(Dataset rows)
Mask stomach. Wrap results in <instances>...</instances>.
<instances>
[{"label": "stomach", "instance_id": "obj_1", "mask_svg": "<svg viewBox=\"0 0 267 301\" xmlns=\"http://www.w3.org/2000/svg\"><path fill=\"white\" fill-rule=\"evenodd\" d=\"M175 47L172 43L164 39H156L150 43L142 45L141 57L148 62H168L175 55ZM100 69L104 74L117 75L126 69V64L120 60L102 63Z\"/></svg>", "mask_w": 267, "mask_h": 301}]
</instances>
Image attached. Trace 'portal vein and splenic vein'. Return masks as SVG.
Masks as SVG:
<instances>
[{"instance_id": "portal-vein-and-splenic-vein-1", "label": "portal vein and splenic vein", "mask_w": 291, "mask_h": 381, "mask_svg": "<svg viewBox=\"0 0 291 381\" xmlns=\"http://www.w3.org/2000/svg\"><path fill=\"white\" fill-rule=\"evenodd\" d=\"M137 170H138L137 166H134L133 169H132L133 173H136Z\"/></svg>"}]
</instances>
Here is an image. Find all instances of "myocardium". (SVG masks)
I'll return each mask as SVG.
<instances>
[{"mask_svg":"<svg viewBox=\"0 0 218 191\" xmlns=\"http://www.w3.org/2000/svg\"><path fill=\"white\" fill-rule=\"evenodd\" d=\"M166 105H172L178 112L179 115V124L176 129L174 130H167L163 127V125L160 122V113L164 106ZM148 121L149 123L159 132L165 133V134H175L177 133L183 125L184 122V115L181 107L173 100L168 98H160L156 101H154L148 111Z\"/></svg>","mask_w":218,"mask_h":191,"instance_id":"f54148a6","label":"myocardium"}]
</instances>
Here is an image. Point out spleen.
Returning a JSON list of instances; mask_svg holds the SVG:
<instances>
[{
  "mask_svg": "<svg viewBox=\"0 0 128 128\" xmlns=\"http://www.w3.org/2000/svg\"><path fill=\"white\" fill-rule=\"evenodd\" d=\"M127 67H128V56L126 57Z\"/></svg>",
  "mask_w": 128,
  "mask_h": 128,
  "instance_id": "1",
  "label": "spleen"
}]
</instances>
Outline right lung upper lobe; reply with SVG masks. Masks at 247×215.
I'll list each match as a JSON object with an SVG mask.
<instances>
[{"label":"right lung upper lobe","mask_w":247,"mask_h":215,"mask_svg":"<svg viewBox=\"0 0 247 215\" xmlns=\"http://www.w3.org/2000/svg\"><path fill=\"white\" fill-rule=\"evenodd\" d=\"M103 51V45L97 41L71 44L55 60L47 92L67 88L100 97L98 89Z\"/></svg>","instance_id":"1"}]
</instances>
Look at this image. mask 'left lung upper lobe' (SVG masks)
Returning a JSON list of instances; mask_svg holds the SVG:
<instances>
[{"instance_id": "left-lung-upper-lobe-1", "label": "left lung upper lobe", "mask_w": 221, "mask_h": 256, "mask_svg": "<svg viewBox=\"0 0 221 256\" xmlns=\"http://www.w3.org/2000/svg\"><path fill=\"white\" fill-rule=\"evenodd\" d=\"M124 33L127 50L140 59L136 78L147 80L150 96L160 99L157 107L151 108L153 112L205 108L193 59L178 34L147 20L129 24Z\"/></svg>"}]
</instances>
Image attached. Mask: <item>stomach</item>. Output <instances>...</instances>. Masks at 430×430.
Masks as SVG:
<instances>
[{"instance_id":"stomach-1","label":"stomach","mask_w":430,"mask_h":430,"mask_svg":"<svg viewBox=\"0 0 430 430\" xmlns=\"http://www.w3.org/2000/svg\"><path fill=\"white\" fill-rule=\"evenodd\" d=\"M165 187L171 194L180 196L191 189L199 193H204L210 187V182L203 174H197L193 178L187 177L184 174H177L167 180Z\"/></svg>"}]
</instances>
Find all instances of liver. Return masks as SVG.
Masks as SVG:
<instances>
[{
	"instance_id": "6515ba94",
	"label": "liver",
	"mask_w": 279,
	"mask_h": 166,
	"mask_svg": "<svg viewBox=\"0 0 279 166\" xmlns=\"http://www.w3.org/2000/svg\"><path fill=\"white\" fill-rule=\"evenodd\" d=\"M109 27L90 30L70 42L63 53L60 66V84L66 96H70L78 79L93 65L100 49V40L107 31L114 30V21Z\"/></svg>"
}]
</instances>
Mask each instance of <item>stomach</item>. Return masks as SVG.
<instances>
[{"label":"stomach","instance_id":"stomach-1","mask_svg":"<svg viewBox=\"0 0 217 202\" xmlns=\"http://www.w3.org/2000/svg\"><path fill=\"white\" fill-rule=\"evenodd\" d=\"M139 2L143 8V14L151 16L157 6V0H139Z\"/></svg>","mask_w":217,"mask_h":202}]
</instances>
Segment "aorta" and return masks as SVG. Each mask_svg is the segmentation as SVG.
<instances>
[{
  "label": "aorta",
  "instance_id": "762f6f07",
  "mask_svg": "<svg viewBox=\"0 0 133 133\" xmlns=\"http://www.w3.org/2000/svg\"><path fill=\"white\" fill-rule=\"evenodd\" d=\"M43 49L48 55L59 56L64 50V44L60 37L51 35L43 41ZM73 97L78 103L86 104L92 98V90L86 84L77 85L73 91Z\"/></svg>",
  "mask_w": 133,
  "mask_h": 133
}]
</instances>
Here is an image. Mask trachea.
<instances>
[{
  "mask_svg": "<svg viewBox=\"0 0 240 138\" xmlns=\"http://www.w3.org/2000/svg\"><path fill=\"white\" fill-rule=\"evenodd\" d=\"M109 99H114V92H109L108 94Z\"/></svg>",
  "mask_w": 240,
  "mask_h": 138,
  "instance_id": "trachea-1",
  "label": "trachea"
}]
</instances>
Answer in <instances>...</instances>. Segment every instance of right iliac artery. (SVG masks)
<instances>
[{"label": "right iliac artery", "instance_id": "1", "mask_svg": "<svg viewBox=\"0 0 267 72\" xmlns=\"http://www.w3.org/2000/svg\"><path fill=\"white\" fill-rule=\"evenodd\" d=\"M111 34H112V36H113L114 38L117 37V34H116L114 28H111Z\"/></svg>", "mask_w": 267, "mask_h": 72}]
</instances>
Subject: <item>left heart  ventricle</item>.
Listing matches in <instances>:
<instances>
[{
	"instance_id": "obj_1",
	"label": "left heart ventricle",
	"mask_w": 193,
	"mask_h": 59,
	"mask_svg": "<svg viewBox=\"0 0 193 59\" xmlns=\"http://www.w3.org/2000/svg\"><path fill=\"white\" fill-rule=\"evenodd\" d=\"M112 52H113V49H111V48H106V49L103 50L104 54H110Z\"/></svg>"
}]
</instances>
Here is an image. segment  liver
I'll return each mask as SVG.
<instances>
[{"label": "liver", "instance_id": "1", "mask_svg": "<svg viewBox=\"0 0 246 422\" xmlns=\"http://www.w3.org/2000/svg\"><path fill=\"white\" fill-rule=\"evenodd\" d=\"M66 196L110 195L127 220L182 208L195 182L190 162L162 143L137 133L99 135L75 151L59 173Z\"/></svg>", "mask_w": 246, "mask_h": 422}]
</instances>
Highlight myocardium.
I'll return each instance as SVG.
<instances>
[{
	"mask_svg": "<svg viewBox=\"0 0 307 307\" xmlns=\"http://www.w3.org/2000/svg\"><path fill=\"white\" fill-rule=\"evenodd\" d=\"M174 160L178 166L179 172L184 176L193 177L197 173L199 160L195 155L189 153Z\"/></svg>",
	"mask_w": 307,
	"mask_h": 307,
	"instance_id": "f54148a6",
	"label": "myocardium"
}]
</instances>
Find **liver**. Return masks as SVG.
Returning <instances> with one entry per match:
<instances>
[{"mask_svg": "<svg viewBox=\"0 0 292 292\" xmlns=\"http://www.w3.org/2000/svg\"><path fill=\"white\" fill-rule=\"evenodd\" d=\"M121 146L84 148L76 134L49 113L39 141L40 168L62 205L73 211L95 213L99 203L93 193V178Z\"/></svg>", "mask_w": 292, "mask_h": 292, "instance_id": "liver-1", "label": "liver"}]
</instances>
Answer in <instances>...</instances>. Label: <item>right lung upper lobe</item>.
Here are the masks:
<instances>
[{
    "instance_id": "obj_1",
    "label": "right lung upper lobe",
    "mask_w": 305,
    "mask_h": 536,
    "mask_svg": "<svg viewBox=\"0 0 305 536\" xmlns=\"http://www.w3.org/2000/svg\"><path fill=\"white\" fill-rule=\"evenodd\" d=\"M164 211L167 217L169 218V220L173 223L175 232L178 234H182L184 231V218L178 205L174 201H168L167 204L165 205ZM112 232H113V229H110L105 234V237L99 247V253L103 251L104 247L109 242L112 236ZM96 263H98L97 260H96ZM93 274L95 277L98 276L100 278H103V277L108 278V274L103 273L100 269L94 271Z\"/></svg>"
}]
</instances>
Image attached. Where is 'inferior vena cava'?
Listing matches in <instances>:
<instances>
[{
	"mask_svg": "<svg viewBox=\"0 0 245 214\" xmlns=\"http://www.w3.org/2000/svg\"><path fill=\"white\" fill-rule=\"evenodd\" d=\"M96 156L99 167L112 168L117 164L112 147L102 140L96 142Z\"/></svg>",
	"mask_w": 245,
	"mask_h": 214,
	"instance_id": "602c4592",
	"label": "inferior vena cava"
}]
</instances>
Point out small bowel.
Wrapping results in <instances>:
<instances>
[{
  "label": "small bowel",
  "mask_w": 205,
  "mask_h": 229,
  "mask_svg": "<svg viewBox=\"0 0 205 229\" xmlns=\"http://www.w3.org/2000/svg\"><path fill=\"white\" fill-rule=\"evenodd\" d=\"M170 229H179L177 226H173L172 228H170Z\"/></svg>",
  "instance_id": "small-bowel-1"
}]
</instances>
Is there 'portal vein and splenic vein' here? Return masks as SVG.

### Task brief
Pick out each line in the data above that contains the string "cava", treating uppercase and lowercase letters as distinct.

### Full answer
Image attached. Where is 'inferior vena cava'?
	"label": "inferior vena cava"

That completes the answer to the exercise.